Fim das loot boxes para menores
Um ponto que merece destaque especial é a proibição das chamadas loot boxes, ou “caixas de recompensa”, em jogos eletrônicos oferecidos ao público infanto-juvenil. Loot boxes são uma funcionalidade pela qual o jogador adquire, mediante pagamento, itens ou vantagens aleatórias sem conhecimento prévio do conteúdo. Em termos simples, é uma espécie de “aposta” disfarçada dentro de um jogo.
Diversos estudos internacionais apontam a relação entre loot boxes e comportamentos associados ao jogo patológico em menores. A GambleAware, organização britânica de referência no tema, já havia alertado sobre os riscos dessas mecânicas para crianças. No Brasil, o ECA Digital veda essa funcionalidade nas versões de jogos destinadas a menores de idade. Desenvolvedores terão que adaptar seus produtos ou oferecer versões diferenciadas para o público brasileiro.
Essa medida se soma ao combate ao design manipulativo, outro alvo da lei.

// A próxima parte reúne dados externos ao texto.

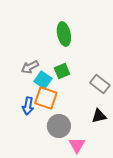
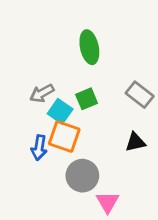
gray rectangle: (100, 84) -> (140, 95), moved
black triangle: (99, 116) -> (135, 142), moved

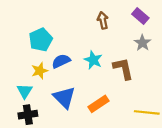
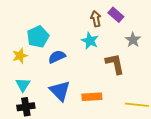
purple rectangle: (140, 16) -> (116, 15), moved
cyan star: (93, 60) -> (90, 41), moved
yellow star: (40, 71) -> (20, 56), moved
orange rectangle: (99, 104) -> (92, 97), turned 30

O ECA Digital enfrenta diretamente os chamados “dark patterns”, técnicas de design que exploram vulnerabilidades psicológicas de crianças e adolescentes para incentivar o consumo excessivo ou o uso compulsivo de telas. Notificações incessantes, recompensas intermitentes e mecânicas de FOMO (medo de ficar de fora) estão na mira da regulamentação.
O papel da ANPD e o investimento em tecnologia
A Agência Nacional de Proteção de Dados assume um papel central no ecossistema do ECA Digital. Cabe a ela regulamentar, fiscalizar e garantir que a lei seja cumprida. É a ANPD quem vai definir, por exemplo, os parâmetros técnicos para verificação de idade, os prazos de adaptação das plataformas e as penalidades aplicáveis.

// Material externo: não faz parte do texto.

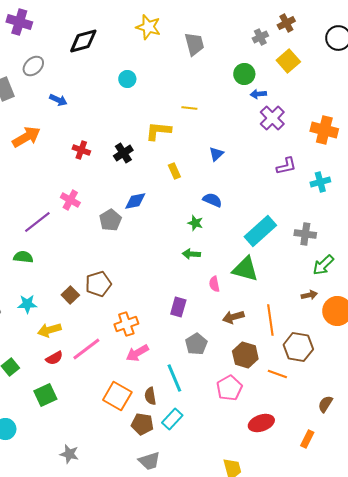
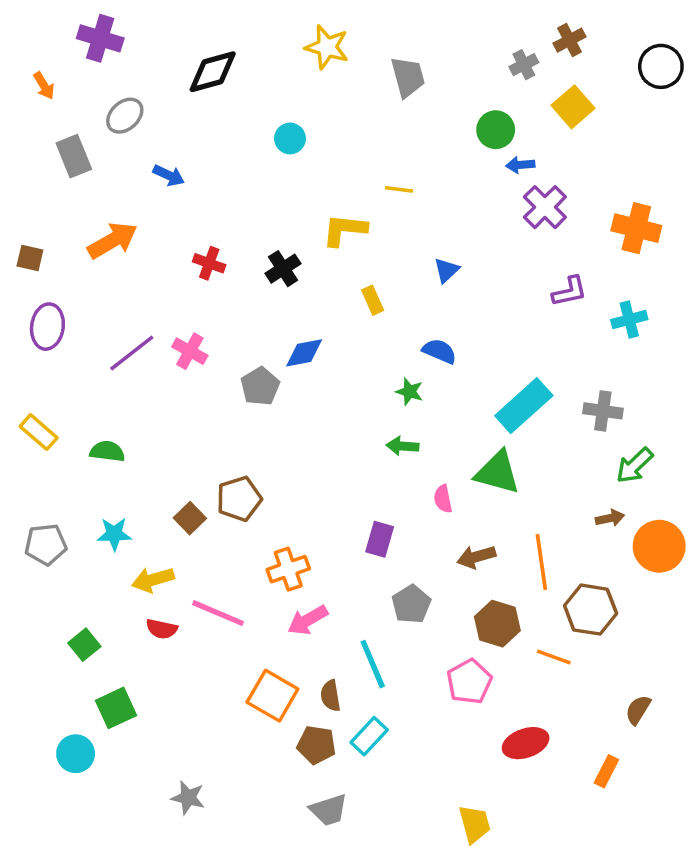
purple line: (37, 222) -> (132, 353), moved
pink line: (86, 349) -> (218, 613), turned 60
red semicircle: (54, 358) -> (162, 629), turned 42
green square: (45, 395) -> (116, 708), moved

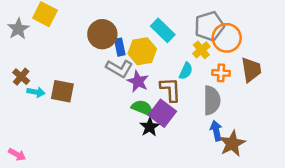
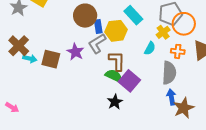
gray L-shape: (119, 68) -> (97, 43), turned 115
brown cross: (21, 77) -> (19, 46), size x1.5
purple star: (138, 81) -> (75, 52), moved
brown L-shape: (170, 90) -> (117, 61), moved
black star: (150, 127) -> (115, 102), moved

Paralelamente, o Governo Federal anunciou um edital de R$ 100 milhões via FINEP (Financiadora de Estudos e Projetos, vinculada ao Ministério da Ciência, Tecnologia e Inovação). O recurso será direcionado a pequenos e médios desenvolvedores de soluções baseadas em inteligência artificial para efetivar a proteção de crianças e adolescentes no ambiente digital. Isso demonstra que a implementação do ECA Digital não depende apenas de regulação, mas também de inovação tecnológica.
O que pais e responsáveis devem fazer agora?
As mudanças trazidas pelo ECA Digital não dispensam a participação ativa das famílias. A lei cria ferramentas e obrigações para as plataformas, mas a supervisão parental continua sendo essencial. O primeiro passo é se informar sobre os novos direitos. As plataformas serão obrigadas a disponibilizar recursos de controle parental, e os responsáveis devem aprender a usá-los.
Também vale prestar atenção às atualizações dos termos de uso dos aplicativos e jogos que seus filhos utilizam. Nos próximos meses, as empresas devem promover mudanças significativas em seus serviços para se adequar à legislação. Fique atento às notificações sobre vinculação de contas e novos mecanismos de verificação de idade. E, acima de tudo, mantenha o diálogo aberto com seus filhos sobre o que eles fazem online. Nenhuma lei substitui uma conversa franca.
Um novo capítulo para a segurança digital no Brasil
O ECA Digital representa um avanço significativo na proteção de crianças e adolescentes no ambiente online. Ao estabelecer regras claras para plataformas, criar mecanismos de fiscalização robustos e investir em tecnologia, o Brasil se posiciona entre os países com regulamentações mais completas sobre o tema. A lei não resolve todos os problemas, claro. A implementação dependerá da capacidade da ANPD de fiscalizar, da disposição das empresas em se adaptar e do engajamento das famílias.
Para empresas e marcas que atuam no ambiente digital, entender o ECA Digital é essencial para manter a conformidade e construir uma presença online responsável. Estratégias de marketing digital precisam ser revisadas à luz das novas regras, especialmente no que diz respeito à publicidade direcionada a menores e ao uso de dados.